Malicious builds and wider infrastructural compromise were worst-case scenarios
Security researchers have identified multiple workflows in popular continuous integration and development (CI/CD) service GitHub Actions that are vulnerable to command execution.
A research team from dating platform Tinder crafted an automation script that unearthed flaws that enabled the exfiltration of secrets that provide write access to various open source GitHub repositories, including Elastic’s Logstash.
A blog post documenting the findings was penned by Rojan Rijal, Johnny Nipper, and Tanner Emek – respectively red teamer, senior product security manager, and engineering manager at Tinder.
The trio told The Daily Swig that “in the worst case scenario, you can exploit a vulnerable workflow to retrieve the GITHUB_TOKEN value”, which has read/write access to the repository by default. “This can be used to push a malicious build against users and perform supply chain related exploits.”
If more sensitive access secrets within the workflow such as AWS credentials, API Keys, or service credentials were exposed, “this could lead to a compromise of a company’s infrastructure”, they added.
The most common cause of vulnerabilities was unsafe user inputs in run scripts.
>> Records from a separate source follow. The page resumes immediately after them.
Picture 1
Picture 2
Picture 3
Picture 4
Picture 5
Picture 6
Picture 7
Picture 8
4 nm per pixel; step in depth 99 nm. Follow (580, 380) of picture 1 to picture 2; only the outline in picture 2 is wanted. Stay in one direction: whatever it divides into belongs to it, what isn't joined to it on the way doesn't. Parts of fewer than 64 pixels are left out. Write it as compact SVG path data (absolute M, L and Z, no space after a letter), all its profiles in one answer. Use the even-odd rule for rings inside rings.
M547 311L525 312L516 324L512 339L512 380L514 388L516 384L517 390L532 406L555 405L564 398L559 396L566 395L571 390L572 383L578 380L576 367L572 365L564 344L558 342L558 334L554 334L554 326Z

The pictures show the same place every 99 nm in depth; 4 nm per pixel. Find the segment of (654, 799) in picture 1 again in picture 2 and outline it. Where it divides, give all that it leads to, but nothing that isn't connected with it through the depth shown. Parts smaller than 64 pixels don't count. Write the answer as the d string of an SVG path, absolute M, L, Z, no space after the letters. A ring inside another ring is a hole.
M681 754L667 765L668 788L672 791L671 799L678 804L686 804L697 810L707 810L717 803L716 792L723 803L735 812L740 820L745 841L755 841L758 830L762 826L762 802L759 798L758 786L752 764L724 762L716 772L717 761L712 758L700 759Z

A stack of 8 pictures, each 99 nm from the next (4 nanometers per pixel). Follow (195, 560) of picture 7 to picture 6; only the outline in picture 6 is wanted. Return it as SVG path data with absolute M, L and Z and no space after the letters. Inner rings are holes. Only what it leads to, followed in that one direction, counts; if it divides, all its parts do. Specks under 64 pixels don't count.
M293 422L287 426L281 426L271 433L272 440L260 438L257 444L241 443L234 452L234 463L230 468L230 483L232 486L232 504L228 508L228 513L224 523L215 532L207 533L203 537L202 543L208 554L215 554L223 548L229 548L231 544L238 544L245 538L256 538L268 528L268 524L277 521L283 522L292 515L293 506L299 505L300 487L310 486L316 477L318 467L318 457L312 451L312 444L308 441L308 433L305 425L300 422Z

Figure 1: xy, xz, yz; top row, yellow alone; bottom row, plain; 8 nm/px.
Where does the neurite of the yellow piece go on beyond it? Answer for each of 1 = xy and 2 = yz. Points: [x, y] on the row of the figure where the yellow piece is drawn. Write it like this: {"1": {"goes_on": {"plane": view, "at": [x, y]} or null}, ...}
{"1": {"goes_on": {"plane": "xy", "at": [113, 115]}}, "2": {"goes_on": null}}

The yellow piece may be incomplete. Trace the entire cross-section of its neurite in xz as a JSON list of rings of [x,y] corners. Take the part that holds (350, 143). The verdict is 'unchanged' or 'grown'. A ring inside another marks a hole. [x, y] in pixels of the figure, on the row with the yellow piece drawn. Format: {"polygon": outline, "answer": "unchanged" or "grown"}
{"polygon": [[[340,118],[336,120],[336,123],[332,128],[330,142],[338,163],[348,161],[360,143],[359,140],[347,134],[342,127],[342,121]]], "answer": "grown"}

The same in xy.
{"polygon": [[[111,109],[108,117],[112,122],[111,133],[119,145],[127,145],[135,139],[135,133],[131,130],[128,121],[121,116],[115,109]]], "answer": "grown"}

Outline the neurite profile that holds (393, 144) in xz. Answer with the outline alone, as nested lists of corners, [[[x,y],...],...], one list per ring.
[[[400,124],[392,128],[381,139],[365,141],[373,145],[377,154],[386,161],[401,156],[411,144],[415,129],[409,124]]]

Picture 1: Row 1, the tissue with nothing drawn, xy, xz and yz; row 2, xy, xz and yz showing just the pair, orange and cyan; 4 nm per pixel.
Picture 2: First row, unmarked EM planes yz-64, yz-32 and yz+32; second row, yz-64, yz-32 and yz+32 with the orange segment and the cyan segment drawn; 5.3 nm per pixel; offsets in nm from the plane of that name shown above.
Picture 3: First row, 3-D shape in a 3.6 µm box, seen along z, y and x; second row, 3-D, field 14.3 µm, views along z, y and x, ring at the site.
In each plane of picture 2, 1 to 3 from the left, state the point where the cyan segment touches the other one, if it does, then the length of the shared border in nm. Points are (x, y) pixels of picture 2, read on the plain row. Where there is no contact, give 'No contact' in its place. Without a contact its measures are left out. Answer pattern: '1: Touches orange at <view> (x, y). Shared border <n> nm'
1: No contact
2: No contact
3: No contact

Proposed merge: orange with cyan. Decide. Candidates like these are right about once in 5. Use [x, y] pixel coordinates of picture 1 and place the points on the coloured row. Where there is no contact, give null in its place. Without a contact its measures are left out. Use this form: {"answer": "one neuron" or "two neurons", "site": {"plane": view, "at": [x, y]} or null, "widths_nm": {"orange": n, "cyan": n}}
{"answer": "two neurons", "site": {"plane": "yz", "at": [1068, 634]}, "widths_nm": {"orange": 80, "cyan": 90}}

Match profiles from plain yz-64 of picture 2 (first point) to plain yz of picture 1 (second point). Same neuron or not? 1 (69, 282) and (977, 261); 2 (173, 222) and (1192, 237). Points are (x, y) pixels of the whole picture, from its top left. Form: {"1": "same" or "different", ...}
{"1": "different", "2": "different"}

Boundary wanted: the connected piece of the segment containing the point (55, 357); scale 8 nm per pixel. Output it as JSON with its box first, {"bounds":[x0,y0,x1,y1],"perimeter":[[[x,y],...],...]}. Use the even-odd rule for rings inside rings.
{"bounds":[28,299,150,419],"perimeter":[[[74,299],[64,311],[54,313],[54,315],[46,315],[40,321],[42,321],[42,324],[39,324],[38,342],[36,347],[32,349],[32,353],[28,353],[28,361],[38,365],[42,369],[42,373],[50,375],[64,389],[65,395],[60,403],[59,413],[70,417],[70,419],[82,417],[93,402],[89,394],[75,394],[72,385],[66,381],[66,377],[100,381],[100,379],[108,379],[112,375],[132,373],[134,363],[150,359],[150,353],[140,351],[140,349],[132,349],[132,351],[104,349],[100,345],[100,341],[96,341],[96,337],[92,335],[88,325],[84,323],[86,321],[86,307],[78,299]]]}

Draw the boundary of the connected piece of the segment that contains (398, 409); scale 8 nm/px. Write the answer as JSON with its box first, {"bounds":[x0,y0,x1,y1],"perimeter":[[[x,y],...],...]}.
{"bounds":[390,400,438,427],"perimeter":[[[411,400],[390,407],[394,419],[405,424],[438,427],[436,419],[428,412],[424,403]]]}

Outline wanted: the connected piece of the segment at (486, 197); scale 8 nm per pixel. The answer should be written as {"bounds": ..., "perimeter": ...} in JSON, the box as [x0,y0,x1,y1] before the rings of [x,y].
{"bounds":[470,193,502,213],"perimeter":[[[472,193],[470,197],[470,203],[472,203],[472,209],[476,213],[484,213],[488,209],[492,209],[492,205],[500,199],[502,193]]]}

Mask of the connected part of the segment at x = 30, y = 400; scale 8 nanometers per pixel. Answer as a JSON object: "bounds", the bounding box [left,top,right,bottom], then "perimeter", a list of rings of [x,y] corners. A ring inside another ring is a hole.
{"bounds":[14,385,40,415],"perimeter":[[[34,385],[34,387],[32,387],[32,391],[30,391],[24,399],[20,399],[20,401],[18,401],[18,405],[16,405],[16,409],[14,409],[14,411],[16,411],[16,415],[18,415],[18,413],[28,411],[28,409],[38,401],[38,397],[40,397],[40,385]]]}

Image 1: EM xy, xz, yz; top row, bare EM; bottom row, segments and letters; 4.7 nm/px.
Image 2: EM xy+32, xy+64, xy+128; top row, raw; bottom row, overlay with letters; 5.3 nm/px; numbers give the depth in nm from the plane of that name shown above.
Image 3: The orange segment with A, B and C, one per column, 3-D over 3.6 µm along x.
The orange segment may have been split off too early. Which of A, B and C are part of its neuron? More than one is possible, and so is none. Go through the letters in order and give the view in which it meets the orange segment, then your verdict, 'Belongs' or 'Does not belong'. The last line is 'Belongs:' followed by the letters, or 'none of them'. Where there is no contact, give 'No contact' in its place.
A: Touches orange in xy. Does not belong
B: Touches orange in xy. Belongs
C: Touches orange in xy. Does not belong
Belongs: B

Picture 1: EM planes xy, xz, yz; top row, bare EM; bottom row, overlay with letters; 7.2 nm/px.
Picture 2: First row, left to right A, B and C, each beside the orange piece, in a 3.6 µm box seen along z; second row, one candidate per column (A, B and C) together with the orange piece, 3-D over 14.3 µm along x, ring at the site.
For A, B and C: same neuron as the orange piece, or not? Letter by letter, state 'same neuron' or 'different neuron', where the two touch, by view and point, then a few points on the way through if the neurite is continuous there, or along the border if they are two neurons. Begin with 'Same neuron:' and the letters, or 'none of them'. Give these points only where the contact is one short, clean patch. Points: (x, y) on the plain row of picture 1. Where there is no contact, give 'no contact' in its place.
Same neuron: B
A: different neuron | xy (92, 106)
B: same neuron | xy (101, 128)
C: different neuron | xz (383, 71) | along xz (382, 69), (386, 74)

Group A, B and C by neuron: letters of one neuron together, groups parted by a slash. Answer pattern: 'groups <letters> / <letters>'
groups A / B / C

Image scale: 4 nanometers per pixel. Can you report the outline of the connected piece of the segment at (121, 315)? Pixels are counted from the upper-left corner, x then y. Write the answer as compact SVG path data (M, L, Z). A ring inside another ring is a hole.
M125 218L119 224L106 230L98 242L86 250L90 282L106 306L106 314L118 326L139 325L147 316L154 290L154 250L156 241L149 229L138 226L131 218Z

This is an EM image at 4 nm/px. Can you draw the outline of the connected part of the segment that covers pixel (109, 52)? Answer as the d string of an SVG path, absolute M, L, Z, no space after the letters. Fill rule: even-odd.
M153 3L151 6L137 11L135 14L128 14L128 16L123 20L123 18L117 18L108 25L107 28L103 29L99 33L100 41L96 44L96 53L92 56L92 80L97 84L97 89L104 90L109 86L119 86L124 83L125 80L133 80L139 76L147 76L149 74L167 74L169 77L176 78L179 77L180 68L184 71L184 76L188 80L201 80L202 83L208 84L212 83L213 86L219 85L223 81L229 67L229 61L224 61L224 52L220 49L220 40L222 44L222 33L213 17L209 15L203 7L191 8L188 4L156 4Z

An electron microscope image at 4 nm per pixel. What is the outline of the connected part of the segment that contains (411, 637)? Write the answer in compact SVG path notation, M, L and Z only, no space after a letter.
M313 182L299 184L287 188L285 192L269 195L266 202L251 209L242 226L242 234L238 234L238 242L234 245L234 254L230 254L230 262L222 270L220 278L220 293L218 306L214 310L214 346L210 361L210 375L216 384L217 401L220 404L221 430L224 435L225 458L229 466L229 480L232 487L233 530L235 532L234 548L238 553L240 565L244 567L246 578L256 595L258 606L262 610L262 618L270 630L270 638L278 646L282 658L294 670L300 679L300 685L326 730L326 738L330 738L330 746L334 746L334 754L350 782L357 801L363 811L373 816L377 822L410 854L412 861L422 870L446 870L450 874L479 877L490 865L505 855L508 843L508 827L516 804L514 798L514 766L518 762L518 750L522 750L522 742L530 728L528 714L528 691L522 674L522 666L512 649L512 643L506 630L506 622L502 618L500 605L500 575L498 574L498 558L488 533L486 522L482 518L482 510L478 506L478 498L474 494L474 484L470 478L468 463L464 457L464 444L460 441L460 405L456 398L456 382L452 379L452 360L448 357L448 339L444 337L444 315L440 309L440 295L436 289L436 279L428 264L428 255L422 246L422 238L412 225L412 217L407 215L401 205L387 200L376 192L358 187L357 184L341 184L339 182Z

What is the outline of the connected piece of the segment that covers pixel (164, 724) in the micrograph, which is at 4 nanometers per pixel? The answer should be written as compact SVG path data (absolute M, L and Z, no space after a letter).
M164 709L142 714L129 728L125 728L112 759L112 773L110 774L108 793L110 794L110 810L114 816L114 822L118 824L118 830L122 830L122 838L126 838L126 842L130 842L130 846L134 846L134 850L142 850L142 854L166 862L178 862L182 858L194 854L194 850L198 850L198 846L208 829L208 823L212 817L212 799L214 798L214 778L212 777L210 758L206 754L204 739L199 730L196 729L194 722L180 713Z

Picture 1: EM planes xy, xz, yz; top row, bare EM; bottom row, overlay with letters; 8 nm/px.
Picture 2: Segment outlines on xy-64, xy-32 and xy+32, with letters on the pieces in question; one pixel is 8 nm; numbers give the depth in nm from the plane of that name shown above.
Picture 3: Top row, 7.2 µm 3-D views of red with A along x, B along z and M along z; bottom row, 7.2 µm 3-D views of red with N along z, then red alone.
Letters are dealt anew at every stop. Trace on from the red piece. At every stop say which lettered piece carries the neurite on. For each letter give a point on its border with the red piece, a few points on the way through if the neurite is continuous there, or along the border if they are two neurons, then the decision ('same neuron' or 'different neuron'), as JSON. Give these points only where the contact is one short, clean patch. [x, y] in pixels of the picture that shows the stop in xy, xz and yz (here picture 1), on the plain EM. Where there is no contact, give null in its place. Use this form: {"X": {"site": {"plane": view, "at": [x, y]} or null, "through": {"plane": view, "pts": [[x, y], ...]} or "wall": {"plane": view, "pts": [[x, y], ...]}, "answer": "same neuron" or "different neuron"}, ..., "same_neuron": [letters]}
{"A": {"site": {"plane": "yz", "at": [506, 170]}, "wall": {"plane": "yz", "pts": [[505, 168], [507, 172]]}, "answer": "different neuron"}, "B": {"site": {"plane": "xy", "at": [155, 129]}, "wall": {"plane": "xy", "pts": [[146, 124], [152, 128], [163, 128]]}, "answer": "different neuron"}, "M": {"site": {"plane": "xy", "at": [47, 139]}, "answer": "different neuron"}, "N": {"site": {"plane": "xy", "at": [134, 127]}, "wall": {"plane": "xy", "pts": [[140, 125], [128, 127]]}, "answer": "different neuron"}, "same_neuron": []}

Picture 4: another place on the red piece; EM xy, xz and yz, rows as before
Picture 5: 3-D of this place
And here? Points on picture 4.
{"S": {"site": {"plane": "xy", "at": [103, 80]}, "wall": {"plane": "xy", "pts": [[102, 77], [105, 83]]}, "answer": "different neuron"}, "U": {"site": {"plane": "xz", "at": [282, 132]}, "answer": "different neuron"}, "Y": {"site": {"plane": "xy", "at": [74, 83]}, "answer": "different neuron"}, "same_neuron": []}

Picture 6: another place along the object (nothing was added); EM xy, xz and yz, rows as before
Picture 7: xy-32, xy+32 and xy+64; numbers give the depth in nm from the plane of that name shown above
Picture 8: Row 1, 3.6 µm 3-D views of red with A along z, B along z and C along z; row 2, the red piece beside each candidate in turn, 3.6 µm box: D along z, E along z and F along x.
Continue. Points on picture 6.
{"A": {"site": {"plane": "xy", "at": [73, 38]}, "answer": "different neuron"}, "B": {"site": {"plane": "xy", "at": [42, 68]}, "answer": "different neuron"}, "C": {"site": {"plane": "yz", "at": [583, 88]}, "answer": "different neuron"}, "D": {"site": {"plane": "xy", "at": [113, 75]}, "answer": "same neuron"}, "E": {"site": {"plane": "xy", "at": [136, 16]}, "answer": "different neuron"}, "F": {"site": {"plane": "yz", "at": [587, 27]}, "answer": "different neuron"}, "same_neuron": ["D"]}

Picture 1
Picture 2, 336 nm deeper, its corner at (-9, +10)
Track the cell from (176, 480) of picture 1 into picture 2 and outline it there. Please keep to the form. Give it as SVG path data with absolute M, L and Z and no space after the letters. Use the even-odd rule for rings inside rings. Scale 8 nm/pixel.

The researchers also found many examples where pull_request_target was misused, which among other things could bypass a 2019 fix for an issue related to the use of event handlers in forked repositories.
The research focused on projects with vulnerability disclosure policies, with validated vulnerabilities responsibly reported to projects. Elastic’s security team quickly deactivated the vulnerable workflow and confirmed no abuse had occurred, said the researchers.
GitHub Workflow Auditor
Tinder Security Labs has open sourced the tool used for the research. GitHub Workflow Auditor checks workflows for unsafe user inputs, malicious commits, and secrets.
Given the limitations of comparable, existing tools, the authors told The Daily Swig that they “focused on covering most vulnerability cases in GitHub Actions as well as efficiency. As such, we allow organizations to scan all of their repositories at once by providing a GitHub API key. This reduces time and effort for security teams”.
The tool also addressed a supply chain risk posed by workflows running actions from old GitHub accounts. “In such cases, attackers can claim the account and push malicious actions allowing them to get access to the repository and its workflows,” the researchers explained. “This specific case was not covered by the tools that we tested.”
They added: “Our goal at Tinder Labs is to identify high impact vulnerabilities in a wide array of technologies which have global impact. As we research other technologies, you can expect to see more findings and tools from us in the future.”
The researchers urged developers to properly sanitize user inputs in GitHub Actions and mitigate attacks by limiting GitHub Tokens’ access scope.
GitHub Security Lab has, meanwhile, previously recommended that pull_request_target only be used when developers “need the privileged context of the target repo” in their workflow.
Tinder Security Labs’ findings follow the disclosure in March of misconfigured GitHub Actions workflows that caused critical flaws in dozens of repos, and a GitHub Actions patch in January for a code review safeguard bypass.
GitHub has not responded to The Daily Swig’s invitation to comment.